The two thirds scale open cockpit Hawker Fury bi-plane fighter was a fun machine - don’t round out too high or it will drop a wing on you as you three point. The CAC Winjeel with its castoring tail wheel - don’t forget to lock it for take off or you are in for an exhilarating take off as you swerve from side to side down the runway. The Grumman Ag Cat crop sprayer - big old draggy 450 HP engined open cockpit bi-plane – don’t go one knot below 80 Kts on final or it won’t round out.
Then there was the Pilatus Porter tail dragger with its 600 HP PT6A gas turbine engine - the only aeroplane that I have ever flown that could be taxied backwards. Phoebe Ann and I ferried one of these aeroplanes from Switzerland to Nairobi, Kenya in the late sixties for me to take up a crop spraying job in it. This was just after the time of the Israeli/Arab six day war. We created quite a stir in Libya, Tripoli, Egypt and the Sudan because the aeroplane had the Swiss flag painted on the tail and airport authorities constantly mistook this flag for the symbol of the Red Cross. So what's the problem with that you ask? Well in Africa many gun runners paint the Red Cross symbol on their aeroplanes in an attempt to make people believe that they are engaged on humanitarian flights. So we were constantly being either locked up or escorted around at gunpoint until we could prove that we were indeed not gun runners. Actually this wasn't too hard to prove as Phoebe Ann was very obviously seven months pregnant with our first daughter, Tana.
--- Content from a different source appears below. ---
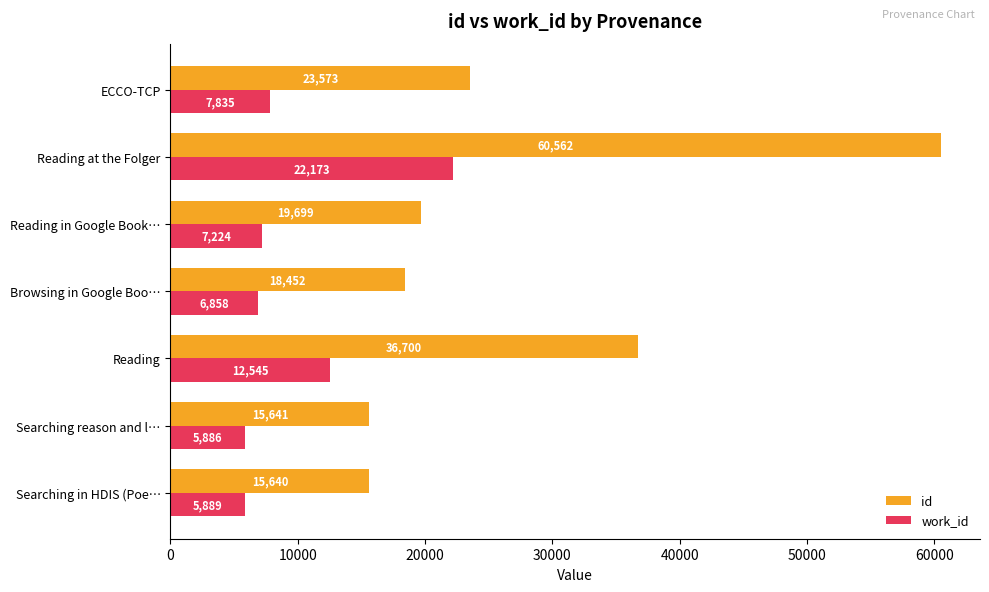

At which category is the sum across all series the highest?

Reading at the Folger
Once the authorities at each airport realised that we were fair dinkum we then, much to their delight and accompanied by lots of hand clapping, had to demonstrate our backward taxiing act since most of them had never seen such a thing before. Indeed I think that I spent more time taxiing backwards than forwards on that trip. To add to the fun of it all we rescued an American exotic dancer in Aswan, Egypt who was running away from her Saudi Arabian Muslim husband. She had to lie flat on her tummy in a very confined space on top of the ferry tanks in amongst a tangle of plastic fuel pipes. Both Phoebe Ann and I were extremely worried that she might use one of the fuel pipes to pull herself forward, break it and cause a fuel gusher in the cockpit. In the end she left us in Abu Simbal where we stopped off to see the temple of Ramises the second and we never saw or heard from her again. We often wonder what happened to her.